Stored items:
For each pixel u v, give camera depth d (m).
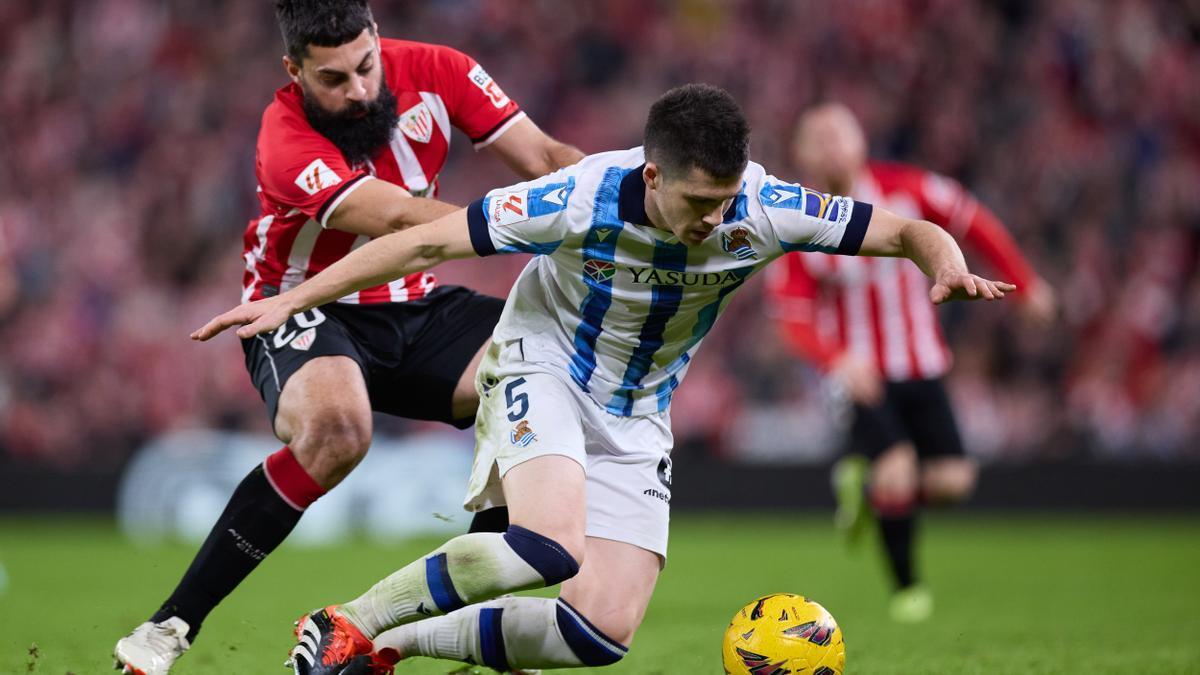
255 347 16.09
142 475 48.09
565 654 13.80
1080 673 16.88
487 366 14.78
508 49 64.75
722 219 12.90
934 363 28.17
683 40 65.38
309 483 14.92
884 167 27.48
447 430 48.94
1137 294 56.16
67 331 54.53
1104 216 58.84
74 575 33.09
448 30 64.88
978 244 27.45
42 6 65.75
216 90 62.25
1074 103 63.22
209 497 45.97
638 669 17.50
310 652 13.38
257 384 15.95
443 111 16.62
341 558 38.34
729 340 53.53
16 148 62.25
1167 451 53.12
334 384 15.12
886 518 25.50
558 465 13.45
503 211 13.14
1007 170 60.88
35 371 53.53
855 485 27.77
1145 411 53.78
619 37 65.38
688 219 12.54
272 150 15.45
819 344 26.91
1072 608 26.48
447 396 16.56
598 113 63.41
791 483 52.00
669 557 38.88
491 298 17.14
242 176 58.94
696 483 52.03
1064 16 65.00
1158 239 58.09
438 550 13.38
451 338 16.67
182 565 35.81
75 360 54.06
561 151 16.97
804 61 64.56
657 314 13.86
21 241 57.44
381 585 13.47
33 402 53.06
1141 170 60.81
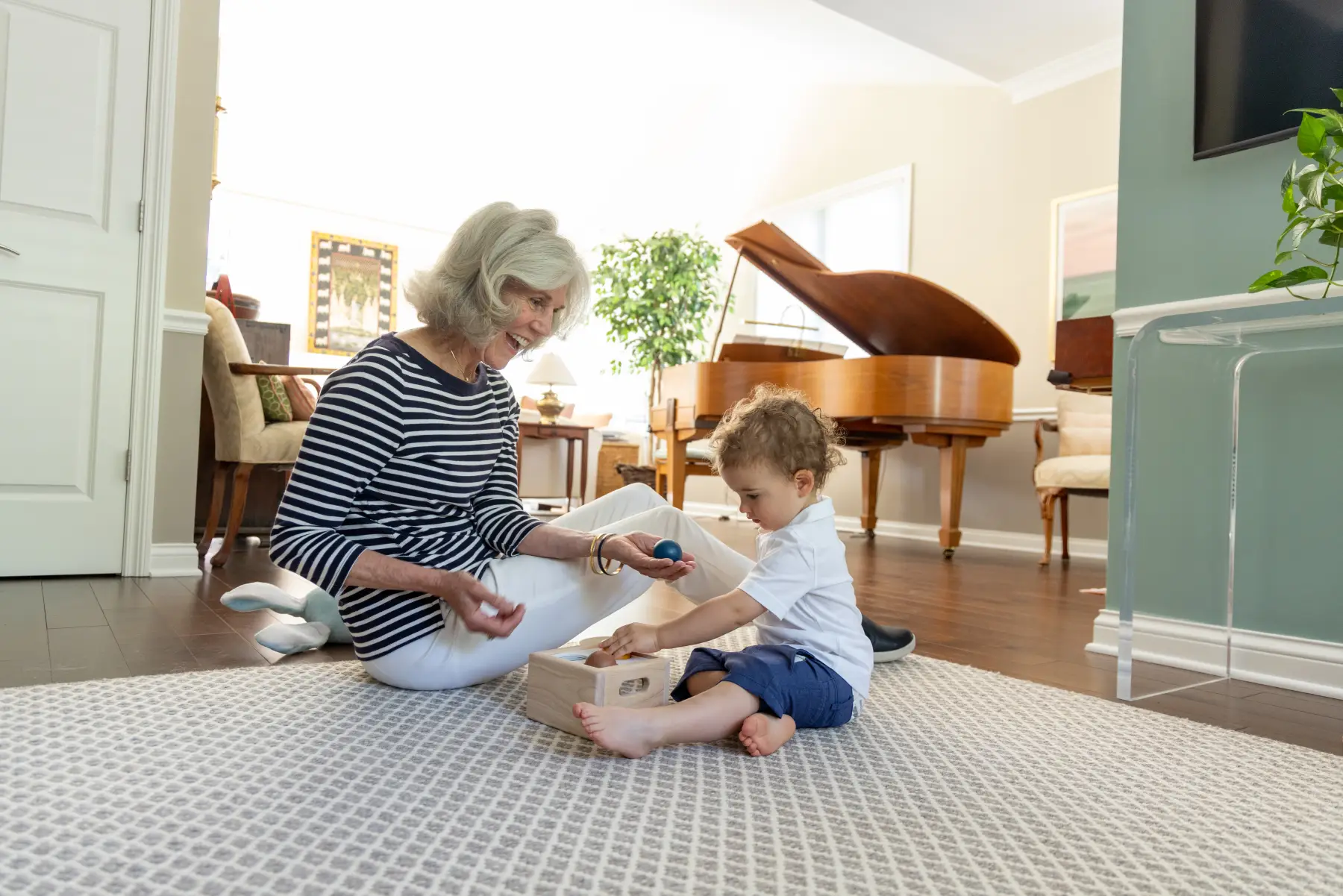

## EXERCISE OBJECTIVE:
Please transcribe exactly the lines from the one that contains "272 150 15.45" through the closing line of the entries, with no pictures.

## RESPONSE BELOW:
272 150 15.45
819 344 26.91
1072 608 26.48
447 396 16.56
598 113 63.41
791 483 52.00
669 557 38.88
491 298 17.14
242 176 58.94
696 483 52.03
1064 16 65.00
1158 239 58.09
438 550 13.38
451 338 16.67
182 565 35.81
75 360 54.06
561 151 16.97
804 61 64.56
657 314 13.86
21 241 57.44
381 585 13.47
33 402 53.06
1141 170 60.81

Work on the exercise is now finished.